Marino earned his Bachelor of Arts degree in communication science at Pitt in 1983 and was drafted in the first round by the NFL’s Miami Dolphins.

He continued his athletic success as a professional, setting more than 20 individual-season and career passing records during his 17-year NFL career that culminated in his induction into the Pro Football Hall of Fame in 2005. Marino was named Most Valuable Player in 1984 by the Pro Football Writers of America, the Newspaper Enterprise Corporation, and the NFL, which also named him 1984 Offensive Player of the Year. In 1994, United Press International named Marino the AFL-AFC Player of the Year, and the NFL named him Comeback Player of the Year. He was selected to the Pro Bowl nine times during his career and was named an All-Pro eight times.

Off the field, Marino served as the Dolphins’ United Way representative and performed in dozens of television shows and such movies as Ace Ventura: Pet Detective, starring Jim Carrey; Holy Man, starring Eddie Murphy; and Little Nicky, starring Adam Sandler.

The Dolphins retired Marino’s jersey number, which also was 13, and inducted him into the team’s honor roll in a halftime ceremony during a game in 2000. In a year of accolades from the franchise he led so long and so well, the Dolphins also installed a life-size bronze statue of him at Pro Player Stadium and renamed Stadium Street as Dan Marino Boulevard.

Motivated by experiences in raising the second of their six children, Michael, who has autism, the Marinos created the Dan Marino Foundation in 1992 to meet the need for comprehensive and integrated treatment programs for children with developmental disabilities and chronic medical problems.

Six years later, the Marinos, with Miami Children’s Hospital, created the Dan Marino Center in Weston, Fla., a freestanding pediatric medical center that provides the most comprehensive and integrated diagnostics and treatments for children with developmental disabilities, autism, and chronic medical problems.
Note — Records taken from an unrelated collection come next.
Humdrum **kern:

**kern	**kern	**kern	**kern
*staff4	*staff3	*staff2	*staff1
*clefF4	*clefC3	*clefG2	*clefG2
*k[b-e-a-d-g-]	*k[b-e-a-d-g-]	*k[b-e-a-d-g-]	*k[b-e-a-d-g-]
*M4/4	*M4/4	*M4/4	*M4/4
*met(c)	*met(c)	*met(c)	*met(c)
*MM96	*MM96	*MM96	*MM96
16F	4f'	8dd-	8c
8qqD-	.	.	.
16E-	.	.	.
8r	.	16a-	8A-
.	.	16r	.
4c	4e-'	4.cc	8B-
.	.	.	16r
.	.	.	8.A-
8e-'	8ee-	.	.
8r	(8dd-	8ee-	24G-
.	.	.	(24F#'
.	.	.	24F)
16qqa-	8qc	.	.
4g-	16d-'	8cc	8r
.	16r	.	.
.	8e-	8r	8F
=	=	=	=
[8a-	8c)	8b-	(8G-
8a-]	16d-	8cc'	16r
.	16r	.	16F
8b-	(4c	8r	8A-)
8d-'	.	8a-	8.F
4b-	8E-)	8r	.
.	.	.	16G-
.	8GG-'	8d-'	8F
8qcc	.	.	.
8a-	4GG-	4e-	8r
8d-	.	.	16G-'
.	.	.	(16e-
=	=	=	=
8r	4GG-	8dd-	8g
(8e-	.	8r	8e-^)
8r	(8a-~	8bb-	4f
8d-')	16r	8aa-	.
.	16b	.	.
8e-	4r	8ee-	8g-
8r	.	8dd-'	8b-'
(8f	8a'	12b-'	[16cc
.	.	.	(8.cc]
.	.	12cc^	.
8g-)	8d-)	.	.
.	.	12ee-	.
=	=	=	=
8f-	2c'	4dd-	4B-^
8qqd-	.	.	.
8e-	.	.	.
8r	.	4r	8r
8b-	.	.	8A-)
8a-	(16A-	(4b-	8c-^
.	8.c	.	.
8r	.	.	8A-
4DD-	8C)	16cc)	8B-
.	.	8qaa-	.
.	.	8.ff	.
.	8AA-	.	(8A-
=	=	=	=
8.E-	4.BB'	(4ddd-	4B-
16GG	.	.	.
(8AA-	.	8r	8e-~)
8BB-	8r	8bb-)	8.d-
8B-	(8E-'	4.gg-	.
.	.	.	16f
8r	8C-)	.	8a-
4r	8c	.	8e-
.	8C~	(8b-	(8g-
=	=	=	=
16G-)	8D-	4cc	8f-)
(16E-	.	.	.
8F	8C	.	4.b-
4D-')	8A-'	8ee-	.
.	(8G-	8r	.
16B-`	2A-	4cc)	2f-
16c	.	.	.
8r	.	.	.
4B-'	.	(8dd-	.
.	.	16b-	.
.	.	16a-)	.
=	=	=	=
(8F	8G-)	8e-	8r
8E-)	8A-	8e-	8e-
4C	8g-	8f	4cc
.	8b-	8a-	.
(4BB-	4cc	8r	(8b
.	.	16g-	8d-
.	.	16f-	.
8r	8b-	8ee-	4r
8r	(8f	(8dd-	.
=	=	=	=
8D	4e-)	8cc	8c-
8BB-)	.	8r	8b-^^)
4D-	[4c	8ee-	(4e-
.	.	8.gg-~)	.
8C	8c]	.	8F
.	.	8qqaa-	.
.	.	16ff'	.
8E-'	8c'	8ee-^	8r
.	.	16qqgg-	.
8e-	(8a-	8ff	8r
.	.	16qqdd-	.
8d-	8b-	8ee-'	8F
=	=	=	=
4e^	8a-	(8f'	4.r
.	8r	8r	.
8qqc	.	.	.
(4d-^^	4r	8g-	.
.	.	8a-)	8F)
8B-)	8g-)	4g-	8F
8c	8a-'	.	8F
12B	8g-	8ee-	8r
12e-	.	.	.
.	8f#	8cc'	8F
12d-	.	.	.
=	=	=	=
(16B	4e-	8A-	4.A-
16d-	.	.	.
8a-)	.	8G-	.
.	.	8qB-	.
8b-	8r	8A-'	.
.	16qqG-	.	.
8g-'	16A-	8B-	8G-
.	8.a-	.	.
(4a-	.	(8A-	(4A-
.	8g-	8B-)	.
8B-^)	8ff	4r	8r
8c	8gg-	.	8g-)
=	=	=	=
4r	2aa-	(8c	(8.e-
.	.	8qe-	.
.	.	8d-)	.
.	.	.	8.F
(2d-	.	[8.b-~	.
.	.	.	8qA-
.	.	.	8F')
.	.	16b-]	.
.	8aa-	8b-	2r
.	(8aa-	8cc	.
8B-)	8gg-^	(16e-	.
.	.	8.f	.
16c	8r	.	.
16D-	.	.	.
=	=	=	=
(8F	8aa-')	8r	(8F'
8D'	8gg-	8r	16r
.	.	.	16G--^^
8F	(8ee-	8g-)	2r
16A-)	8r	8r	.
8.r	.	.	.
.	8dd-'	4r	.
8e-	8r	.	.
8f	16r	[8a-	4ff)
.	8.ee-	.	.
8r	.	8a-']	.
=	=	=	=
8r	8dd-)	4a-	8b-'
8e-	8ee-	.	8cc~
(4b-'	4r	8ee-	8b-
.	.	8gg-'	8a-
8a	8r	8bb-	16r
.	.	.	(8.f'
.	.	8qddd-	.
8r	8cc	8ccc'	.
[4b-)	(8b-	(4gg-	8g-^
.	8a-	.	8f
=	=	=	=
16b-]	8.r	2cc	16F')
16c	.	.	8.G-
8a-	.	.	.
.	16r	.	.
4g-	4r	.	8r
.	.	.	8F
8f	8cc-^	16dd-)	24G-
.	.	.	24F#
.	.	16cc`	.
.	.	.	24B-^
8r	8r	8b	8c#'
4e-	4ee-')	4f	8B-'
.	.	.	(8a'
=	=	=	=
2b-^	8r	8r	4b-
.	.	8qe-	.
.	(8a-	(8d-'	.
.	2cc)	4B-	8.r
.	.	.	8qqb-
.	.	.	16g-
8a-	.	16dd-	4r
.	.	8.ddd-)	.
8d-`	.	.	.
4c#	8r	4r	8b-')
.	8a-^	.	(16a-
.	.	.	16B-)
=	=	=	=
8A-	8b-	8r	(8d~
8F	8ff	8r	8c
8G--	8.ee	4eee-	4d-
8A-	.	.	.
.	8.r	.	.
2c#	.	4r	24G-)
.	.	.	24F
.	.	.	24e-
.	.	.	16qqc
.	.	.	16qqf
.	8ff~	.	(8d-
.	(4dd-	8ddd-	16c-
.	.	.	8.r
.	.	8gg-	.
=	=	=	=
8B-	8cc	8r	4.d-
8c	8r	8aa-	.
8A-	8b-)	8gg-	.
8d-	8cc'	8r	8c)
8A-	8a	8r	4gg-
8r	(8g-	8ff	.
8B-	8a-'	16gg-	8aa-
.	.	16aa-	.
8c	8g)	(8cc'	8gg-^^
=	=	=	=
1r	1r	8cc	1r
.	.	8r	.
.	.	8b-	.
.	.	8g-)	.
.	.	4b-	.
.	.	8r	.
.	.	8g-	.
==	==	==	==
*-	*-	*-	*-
The center, which now serves 25,000 children annually, is recognized internationally for providing the finest integrative care for children with autism.

Other projects of the foundation include:

  • Childnett.tv, a 24-hour free Web TV channel dedicated to the subject of autism and other neurodevelopmental disorders;
  • The Marino Autism Research Institute, which sponsors cross-university collaborative research in the understanding, treatment, and prevention of autism; and
  • Summer STEPS (Supported Training and Employment Program for Special Needs), which gives young adults work experience in a supported environment that teaches communication, social, and teamwork skills. The foundation also is developing after-school programs to reinforce those skills.

In November 2007, the Marinos received the Public Service Award for Outstanding Contributions to Public Health, one of the International Health and Medical Media Awards presented by MediMedia; and in January 2008, they were recognized by Nova Southwestern university with the President’s Community Award for their outstanding contributions to the university and the South Florida community.

Last month, Florida Governor Charlie Crist named Marino cochair of the Task Force on Autism Spectrum Disorders, which will deliver, by March 2009, recommendations on ways to address the growing health crisis autism presents.

Dan and Claire Marino live in Weston, Fla., with their sons Daniel, Michael, and Joey and daughters Alexandra, Lia, and Niki.